LONDON (Reuters) - A gathering of Western and Arab powers plans to challenge Syrian President Bashar al-Assad on Friday to provide humanitarian access within days to civilians under assault by his forces, U.S. officials told reporters.
The officials, speaking before a “Friends of Syria” meeting expected to gather more than 70 nations and international groups in Tunis on Friday, did not say what specific consequences would follow if Syrian authorities failed to provide access.
“One of the things you are going to see coming out of the meeting tomorrow are concrete proposals on how we, the international community, plan to support humanitarian organizations ... within days, meaning that the challenge is on the Syrian regime to respond to this,” said a U.S. official.
The Syrian military pounded rebel-held Sunni Muslim districts of Homs city for the 20th day on Thursday, despite international protest over the previous day’s death toll of more than 80, including two Western journalists, activists said.
For more than a year the Syrian opposition has called for Assad, whose family has ruled Syria for four decades, to step down in the latest of the “Arab Spring” uprisings against authoritarian rulers in the Middle East.
The continued strife reflects both Assad’s determination to remain in office as well as the major powers’ inability to agree on a strategy on whether to try to ease, or force, him out.
Russia, which along with China has vetoed two U.N. Security Council resolutions on Syria, has said it will not attend the gathering in Tunis.

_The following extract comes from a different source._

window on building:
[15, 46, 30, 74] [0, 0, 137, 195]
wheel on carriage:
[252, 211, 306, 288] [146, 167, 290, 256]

Russia has repeatedly said it does not want a resolution to become a pretext for regime change, something it believes took place when the Security Council authorized the use of force to protect civilians in Libya and that ultimately helped drive former dictator Muammar Gaddafi from power.
“CHAOS AND CIVIL WAR”
Asked if the group’s call would amount to an ultimatum, a second U.S. official told reporters: “It is a challenge.”
The officials said Friday’s meeting would focus on increasing humanitarian access, supporting the Syrian National Council opposition group in devising a transition plan, and coordinating sanctions.
“The point of this is to create increasing pressure on him as a result of the unity, as a result of a concrete proposal coming forward, and to put him in a position where the international community is demanding that he do the right thing,” the second official said.
U.S. Secretary of State Hillary Clinton, in London to attend an international conference on Somalia, met a number of her counterparts to discuss Syria, including the foreign ministers of France, Germany, Jordan, Morocco, Turkey, Saudi Arabia and the United Arab Emirates.
The U.S. officials suggested the “Friends of Tunisia” group might not commit itself to a specific amount of aid for Syria on Friday, saying the fundamental issue was not money but access.
“I don’t think resources are the problem. It is the access, the facilities that are needed, the conditions that are needed in order to allow that to be delivered,” said the first official. “The constraint has not been on dollars.”
They also avoided answering questions on whether the group may discuss the possibility of arming the opposition, something that some nations favor and that the United States, in a change in emphasis, on Tuesday suggested could become an alternative.
“The focus really is ... on what are the elements needed to respond to the tangible needs of the Syrians on the ground (and) that has to do with humanitarian access, and what is needed to promote a political transition,” said the first official.
He said the group also wanted “to work with the opposition on implementing a pragmatic, practical transition plan that disproves Bashar al-Assad’s theory that the only alternative to him is chaos and civil war.”